Oman: Oman: Many books confiscated during 23rd Muscat International Book Fair


Authorities in Oman confiscated a large number of books during the Muscat International Book Fair held from 21 February 2018 to 03 March 2018. The authorities gave no reason for confiscating these books and did not declare who was behind the arbitrary decisions.
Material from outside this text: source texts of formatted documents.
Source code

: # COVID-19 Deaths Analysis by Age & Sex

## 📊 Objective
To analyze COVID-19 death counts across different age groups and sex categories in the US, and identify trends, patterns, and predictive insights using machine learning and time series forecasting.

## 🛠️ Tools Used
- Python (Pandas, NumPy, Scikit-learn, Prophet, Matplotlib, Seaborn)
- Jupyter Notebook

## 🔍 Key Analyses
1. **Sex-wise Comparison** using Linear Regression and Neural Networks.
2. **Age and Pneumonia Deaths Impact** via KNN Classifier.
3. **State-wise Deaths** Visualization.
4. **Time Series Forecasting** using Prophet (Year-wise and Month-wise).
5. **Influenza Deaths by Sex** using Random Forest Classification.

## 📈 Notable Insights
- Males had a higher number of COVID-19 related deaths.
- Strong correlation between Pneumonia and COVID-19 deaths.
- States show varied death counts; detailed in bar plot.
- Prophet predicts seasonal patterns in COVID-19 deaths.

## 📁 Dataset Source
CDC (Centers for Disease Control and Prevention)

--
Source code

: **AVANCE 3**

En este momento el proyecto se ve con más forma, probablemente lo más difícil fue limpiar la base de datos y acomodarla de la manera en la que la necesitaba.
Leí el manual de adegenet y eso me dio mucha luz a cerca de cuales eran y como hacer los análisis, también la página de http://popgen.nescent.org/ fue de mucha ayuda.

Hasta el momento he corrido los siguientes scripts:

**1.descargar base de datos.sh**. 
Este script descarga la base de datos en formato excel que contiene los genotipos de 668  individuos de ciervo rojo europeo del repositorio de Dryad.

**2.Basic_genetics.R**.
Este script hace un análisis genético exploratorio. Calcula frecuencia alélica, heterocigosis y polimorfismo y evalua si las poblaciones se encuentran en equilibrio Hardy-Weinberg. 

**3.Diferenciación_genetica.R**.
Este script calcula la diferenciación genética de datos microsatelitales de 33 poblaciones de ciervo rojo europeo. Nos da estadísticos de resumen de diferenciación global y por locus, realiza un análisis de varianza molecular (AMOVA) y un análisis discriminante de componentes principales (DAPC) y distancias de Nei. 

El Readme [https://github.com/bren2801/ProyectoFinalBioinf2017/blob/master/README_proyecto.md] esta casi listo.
According to reports received by the Gulf Centre for Human Rights (GCHR), the number of confiscated books exceeded 20. Among these were four books by writer Saeed Al Hashimi, "Song of Shadow", "Yasmin on absence", "The Omani Spring", and “Oman: human & power”. Also confiscated were “Who Does not Like Gamal Abdulnasser” by writer Suleiman Al-Maamari, "A Woman Who Laughs not her Time" by writer Nabhan Al-Hanashi, "The Turban of the Military" by writer Hamoud Saud, “Khattab between the gloominess of the grave” by writer Mohammed Al-Fazari, and "The Gulf in the Time of Cholera" by writer Zaher Al-Mahrouqi. The book "Samahani" by Abdulaziz Baraka, a writer from Sudan, was also banned. He called upon the authorities in Oman not to confiscate his book, saying: "Do not imprison the words."
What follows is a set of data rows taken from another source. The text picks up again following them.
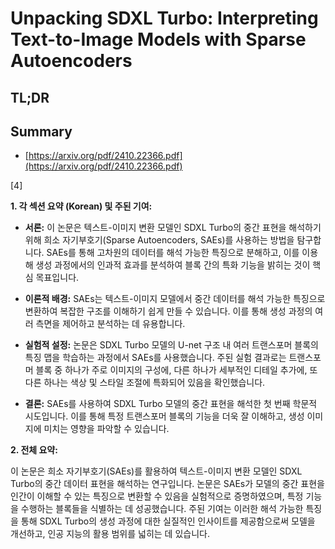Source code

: # Unpacking SDXL Turbo: Interpreting Text-to-Image Models with Sparse Autoencoders
## TL;DR
## Summary
- [https://arxiv.org/pdf/2410.22366.pdf](https://arxiv.org/pdf/2410.22366.pdf)

[4]

**1. 각 섹션 요약 (Korean) 및 주된 기여:**

- **서론:** 이 논문은 텍스트-이미지 변환 모델인 SDXL Turbo의 중간 표현을 해석하기 위해 희소 자기부호기(Sparse Autoencoders, SAEs)를 사용하는 방법을 탐구합니다. SAEs를 통해 고차원의 데이터를 해석 가능한 특징으로 분해하고, 이를 이용해 생성 과정에서의 인과적 효과를 분석하여 블록 간의 특화 기능을 밝히는 것이 핵심 목표입니다.

- **이론적 배경:** SAEs는 텍스트-이미지 모델에서 중간 데이터를 해석 가능한 특징으로 변환하여 복잡한 구조를 이해하기 쉽게 만들 수 있습니다. 이를 통해 생성 과정의 여러 측면을 제어하고 분석하는 데 유용합니다.

- **실험적 설정:** 논문은 SDXL Turbo 모델의 U-net 구조 내 여러 트랜스포머 블록의 특징 맵을 학습하는 과정에서 SAEs를 사용했습니다. 주된 실험 결과로는 트랜스포머 블록 중 하나가 주로 이미지의 구성에, 다른 하나가 세부적인 디테일 추가에, 또 다른 하나는 색상 및 스타일 조절에 특화되어 있음을 확인했습니다.

- **결론:** SAEs를 사용하여 SDXL Turbo 모델의 중간 표현을 해석한 첫 번째 학문적 시도입니다. 이를 통해 특정 트랜스포머 블록의 기능을 더욱 잘 이해하고, 생성 이미지에 미치는 영향을 파악할 수 있습니다.

**2. 전체 요약:**

이 논문은 희소 자기부호기(SAEs)를 활용하여 텍스트-이미지 변환 모델인 SDXL Turbo의 중간 데이터 표현을 해석하는 연구입니다. 논문은 SAEs가 모델의 중간 표현을 인간이 이해할 수 있는 특징으로 변환할 수 있음을 실험적으로 증명하였으며, 특정 기능을 수행하는 블록들을 식별하는 데 성공했습니다. 주된 기여는 이러한 해석 가능한 특징을 통해 SDXL Turbo의 생성 과정에 대한 실질적인 인사이트를 제공함으로써 모델을 개선하고, 인공 지능의 활용 범위를 넓히는 데 있습니다.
"The subject of the withdrawal and prevention of books - anywhere in the world - shows that a traditional mentality still manages things; in the age of technology and open space, no book can be confiscated," said writer Zaher Al-Mahrouqi in an article published on 03 March.
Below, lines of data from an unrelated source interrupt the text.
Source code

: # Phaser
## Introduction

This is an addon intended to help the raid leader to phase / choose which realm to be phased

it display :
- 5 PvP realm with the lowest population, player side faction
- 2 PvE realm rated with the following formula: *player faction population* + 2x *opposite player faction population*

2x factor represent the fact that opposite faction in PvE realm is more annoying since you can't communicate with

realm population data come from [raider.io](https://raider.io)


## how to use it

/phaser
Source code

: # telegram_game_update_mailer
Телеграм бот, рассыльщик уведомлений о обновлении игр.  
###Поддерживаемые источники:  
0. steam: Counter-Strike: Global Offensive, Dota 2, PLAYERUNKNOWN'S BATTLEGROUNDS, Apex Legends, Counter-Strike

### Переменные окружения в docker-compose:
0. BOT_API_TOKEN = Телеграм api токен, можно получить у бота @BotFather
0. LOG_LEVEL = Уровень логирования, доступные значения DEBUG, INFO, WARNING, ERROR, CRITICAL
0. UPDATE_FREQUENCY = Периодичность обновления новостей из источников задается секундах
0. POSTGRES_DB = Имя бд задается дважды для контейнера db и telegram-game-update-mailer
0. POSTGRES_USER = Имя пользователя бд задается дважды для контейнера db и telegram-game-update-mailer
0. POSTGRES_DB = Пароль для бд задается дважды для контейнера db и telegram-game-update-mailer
It is worth mentioning that some of the confiscated books have won awards while others have been highly celebrated and a number of these books were published by the Ministry of Heritage and Culture of Oman, which organised the book fair, reflecting the randomness of the arbitrary decisions to confiscate these same books.

GCHR deplores the arbitrary decision by the authorities in Oman to confiscate these books and thus put freedom of expression at grave risk. The authorities should stop their systematic attempts to curtail public freedoms in Oman, including freedom of the press, freedom of opinion, freedom of expression and freedom of assembly. They have to meet their obligations to protect the space available for civil society activities and refrain from harassing writers, journalists, human rights defenders and Internet activists.